OBJECTIVES ::
**A.** Please output the passage of the inverse-function derivative page from "Definition. Let the" to "1) $y=x+x^3$.", with no changes.
**B.** List every one-word label that opens a section or step in the inverse-function derivative page.
**C.** Resume the inverse-function derivative page from its last line.

SOURCE EXCERPT ::
══════

The derivative of an inverse function.

Definition. Let the function $y=f(x)$ be continuous and strictly monotonic in some neighborhood of the point $x_0$, and let the derivative $f^{\prime }(x_0)\ne 0$ exist at this point. Then the inverse function at the point $y_0=f(x_0)$ has a derivative, which can be found using the formula ${(f^{-1}(y_0))}^{\prime }=\frac{1}{f^{\prime }(x_0)}$.

Examples.

Find the derivatives of the inverse functions ${(f^{-1}(y))}^{\prime }$.

1) $y=x+x^3$.

Solution.

$$\frac{dy}{dx}=1+3x^2\Rightarrow \frac{dx}{dy}=\frac{1}{1+3x^2}.$$

Answer: $x_y^{\prime }=\frac{1}{1+3x^2}.$

2) Find ${(f^{-1}(0))}^{\prime }$ and ${\left(f^{-1}\left(\frac{6}{5}\right)\right)}^{\prime }$, where $y=x+\frac{1}{5}{x}^5$.

══════

DATASET RECORDS ::
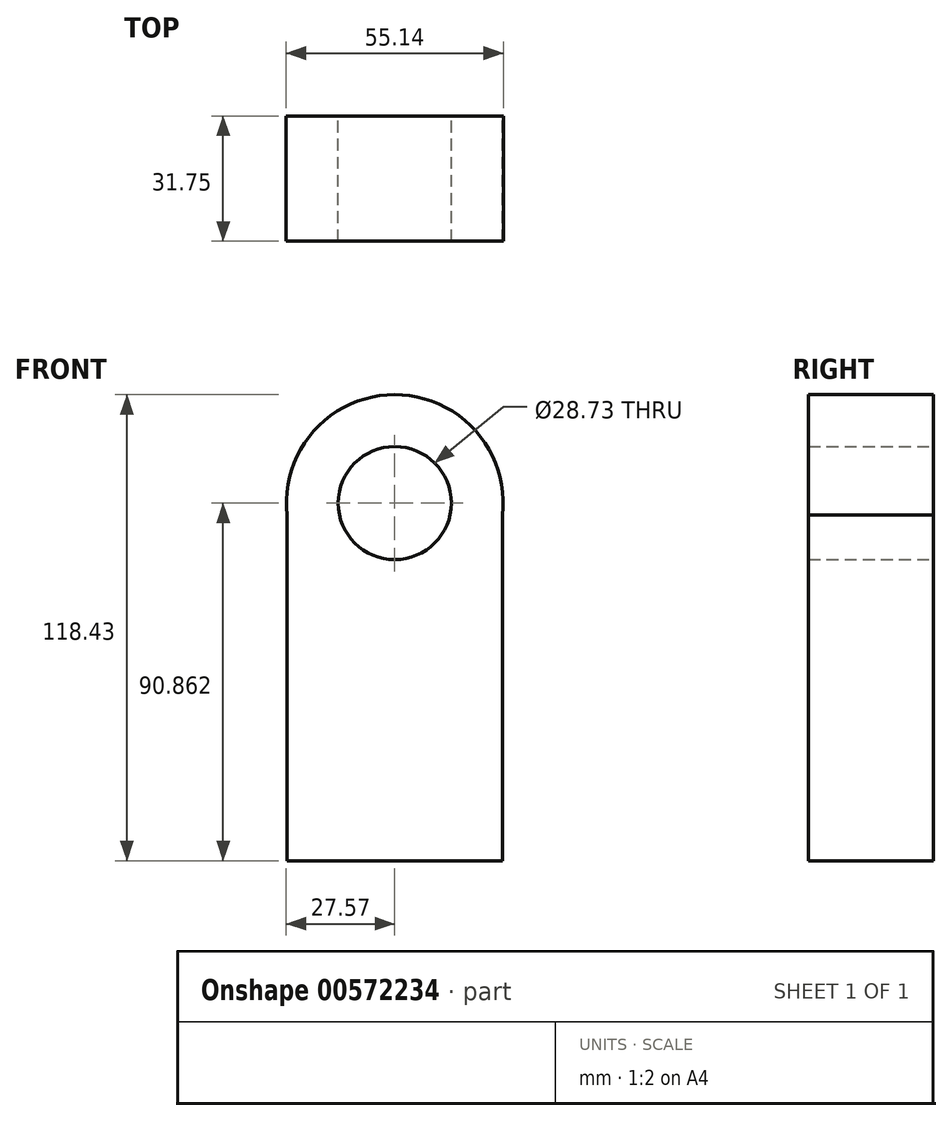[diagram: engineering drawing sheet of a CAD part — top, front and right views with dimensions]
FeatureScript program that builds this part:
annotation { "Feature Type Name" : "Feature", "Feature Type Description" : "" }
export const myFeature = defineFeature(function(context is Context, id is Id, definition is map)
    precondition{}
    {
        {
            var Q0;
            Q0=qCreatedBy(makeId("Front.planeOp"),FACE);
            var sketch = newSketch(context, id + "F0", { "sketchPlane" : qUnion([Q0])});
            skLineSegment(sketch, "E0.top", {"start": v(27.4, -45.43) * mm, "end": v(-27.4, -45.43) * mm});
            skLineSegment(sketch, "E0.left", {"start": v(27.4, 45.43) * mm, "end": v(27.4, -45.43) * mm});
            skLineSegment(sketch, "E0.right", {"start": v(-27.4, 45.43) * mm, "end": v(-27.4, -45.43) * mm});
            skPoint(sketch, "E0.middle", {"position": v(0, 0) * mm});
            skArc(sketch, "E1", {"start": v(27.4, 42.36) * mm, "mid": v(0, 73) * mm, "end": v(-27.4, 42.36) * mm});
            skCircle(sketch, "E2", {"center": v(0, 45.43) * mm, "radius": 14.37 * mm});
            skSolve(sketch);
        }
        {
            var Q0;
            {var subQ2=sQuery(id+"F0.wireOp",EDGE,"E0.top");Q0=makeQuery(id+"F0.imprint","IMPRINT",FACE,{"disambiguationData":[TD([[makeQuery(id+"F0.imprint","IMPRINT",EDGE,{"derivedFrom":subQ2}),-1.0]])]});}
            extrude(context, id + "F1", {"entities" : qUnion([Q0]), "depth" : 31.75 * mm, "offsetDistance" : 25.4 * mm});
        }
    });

══════

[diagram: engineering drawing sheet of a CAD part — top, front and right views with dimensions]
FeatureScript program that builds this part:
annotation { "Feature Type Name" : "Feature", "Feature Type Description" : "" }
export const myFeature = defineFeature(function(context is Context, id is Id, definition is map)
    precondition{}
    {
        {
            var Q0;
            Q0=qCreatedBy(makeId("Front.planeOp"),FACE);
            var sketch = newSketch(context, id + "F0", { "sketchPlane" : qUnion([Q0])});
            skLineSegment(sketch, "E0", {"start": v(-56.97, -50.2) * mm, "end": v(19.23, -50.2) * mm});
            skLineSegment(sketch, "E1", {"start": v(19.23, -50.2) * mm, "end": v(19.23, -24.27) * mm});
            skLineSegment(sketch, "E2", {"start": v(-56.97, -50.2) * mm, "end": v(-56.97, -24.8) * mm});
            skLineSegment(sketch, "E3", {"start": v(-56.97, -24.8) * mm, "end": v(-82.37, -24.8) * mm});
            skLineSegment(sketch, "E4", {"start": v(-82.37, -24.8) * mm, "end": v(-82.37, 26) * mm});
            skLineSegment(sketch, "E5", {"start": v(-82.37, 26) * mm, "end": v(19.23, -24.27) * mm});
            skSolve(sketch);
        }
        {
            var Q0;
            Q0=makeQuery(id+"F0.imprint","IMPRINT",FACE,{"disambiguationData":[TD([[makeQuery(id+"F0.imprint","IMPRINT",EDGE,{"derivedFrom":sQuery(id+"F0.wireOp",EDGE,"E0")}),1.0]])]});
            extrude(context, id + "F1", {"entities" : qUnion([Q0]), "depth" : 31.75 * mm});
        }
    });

══════

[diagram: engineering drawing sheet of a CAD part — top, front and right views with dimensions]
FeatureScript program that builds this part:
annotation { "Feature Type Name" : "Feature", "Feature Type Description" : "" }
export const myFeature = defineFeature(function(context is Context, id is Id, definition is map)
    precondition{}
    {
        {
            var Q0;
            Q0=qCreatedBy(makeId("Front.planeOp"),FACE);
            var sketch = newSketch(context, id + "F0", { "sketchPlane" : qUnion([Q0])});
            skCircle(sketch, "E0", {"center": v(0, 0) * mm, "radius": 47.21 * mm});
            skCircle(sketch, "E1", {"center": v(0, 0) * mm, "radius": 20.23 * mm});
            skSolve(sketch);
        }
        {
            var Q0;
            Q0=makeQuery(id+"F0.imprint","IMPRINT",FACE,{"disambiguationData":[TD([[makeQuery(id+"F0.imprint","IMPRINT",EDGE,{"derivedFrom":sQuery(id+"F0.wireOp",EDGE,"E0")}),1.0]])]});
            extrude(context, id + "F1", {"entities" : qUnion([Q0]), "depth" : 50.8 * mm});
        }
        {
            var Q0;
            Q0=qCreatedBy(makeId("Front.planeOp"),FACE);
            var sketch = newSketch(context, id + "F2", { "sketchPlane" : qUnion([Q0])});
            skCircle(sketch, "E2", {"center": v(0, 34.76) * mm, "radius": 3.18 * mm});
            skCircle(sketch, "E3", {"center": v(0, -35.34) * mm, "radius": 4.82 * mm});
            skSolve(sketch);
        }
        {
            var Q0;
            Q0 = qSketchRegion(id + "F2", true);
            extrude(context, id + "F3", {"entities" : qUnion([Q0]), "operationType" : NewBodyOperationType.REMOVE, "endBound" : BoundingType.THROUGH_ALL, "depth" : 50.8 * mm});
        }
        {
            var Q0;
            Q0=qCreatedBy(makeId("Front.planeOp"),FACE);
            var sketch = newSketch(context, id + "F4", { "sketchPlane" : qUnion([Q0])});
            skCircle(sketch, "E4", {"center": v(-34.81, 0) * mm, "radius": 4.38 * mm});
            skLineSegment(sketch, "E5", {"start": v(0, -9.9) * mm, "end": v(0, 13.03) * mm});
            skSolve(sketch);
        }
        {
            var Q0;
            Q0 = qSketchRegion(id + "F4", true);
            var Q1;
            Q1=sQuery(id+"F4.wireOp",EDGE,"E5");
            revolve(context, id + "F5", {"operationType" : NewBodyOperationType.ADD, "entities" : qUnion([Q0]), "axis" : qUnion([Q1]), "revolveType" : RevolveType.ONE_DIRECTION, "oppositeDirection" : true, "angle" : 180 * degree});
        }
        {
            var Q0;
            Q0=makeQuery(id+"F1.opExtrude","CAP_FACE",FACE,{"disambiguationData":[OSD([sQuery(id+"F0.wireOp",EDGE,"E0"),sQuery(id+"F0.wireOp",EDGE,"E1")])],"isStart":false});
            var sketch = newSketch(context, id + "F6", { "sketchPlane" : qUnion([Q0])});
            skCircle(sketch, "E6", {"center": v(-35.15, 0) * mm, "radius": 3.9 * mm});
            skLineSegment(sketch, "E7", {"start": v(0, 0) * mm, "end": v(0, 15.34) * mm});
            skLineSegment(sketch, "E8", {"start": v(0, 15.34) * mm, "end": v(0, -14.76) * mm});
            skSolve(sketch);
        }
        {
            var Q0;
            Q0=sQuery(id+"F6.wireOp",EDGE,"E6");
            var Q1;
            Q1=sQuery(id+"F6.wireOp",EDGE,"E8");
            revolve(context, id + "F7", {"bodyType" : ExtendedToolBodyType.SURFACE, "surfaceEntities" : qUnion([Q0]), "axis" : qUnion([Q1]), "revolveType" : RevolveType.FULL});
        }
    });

══════

ANSWERS FOR THE TASKS ::
**A.**
Definition. Let the function $y=f(x)$ be continuous and strictly monotonic in some neighborhood of the point $x_0$, and let the derivative $f^{\prime }(x_0)\ne 0$ exist at this point. Then the inverse function at the point $y_0=f(x_0)$ has a derivative, which can be found using the formula ${(f^{-1}(y_0))}^{\prime }=\frac{1}{f^{\prime }(x_0)}$.

Examples.

Find the derivatives of the inverse functions ${(f^{-1}(y))}^{\prime }$.

1) $y=x+x^3$.

**B.**
Definition
Examples
Solution
Answer

**C.**
Solution:

If $y=0$, then:

$0=x+\frac{1}{5}{x}^5\Rightarrow 0=x(1+\frac{1}{5}{x}^4)\Rightarrow$

$\{\begin{array}{l}x=01+\frac{1}{5}{x}^4=0\end{array}\Rightarrow$

$\{\begin{array}{l}x=0x^4=-5\end{array}\Rightarrow x=0.$

If $y=\frac{6}{5}$, then $\frac{6}{5}=x+\frac{1}{5}{x}^5\Rightarrow x=1$. (The function has a unique root because it is strictly monotonic).

$y^{\prime }=1+x^4\Rightarrow x^{\prime }=\frac{1}{1+x^4}.$ Thus,

$$x^{\prime }(0)=\frac{1}{1}=1;x^{\prime }(6/5)=\frac{1}{1+1}=\frac{1}{2}.$$

Answer: $x^{\prime }(0)=1;,,x^{\prime }\left(\frac{6}{5}\right)=\frac{1}{2}.$

3) $y=2x-\frac{\cos x}{2},,,y=-\frac{1}{2}.$

Solution.

$2x-\frac{\cos x}{2}=-\frac{1}{2},$ hence $x=0.$

$y^{\prime }=2+\frac{\sin x}{2},$ therefore $x^{\prime }=\frac{1}{2+\frac{\sin x}{2}}.$ Thus, $x^{\prime }(-\frac{1}{2})=\frac{1}{2}.$

Answer: $x^{\prime }(-\frac{1}{2})=\frac{1}{2}.$

4) $y=0.1x+e^{0.1x},,,y=1.$

Solution.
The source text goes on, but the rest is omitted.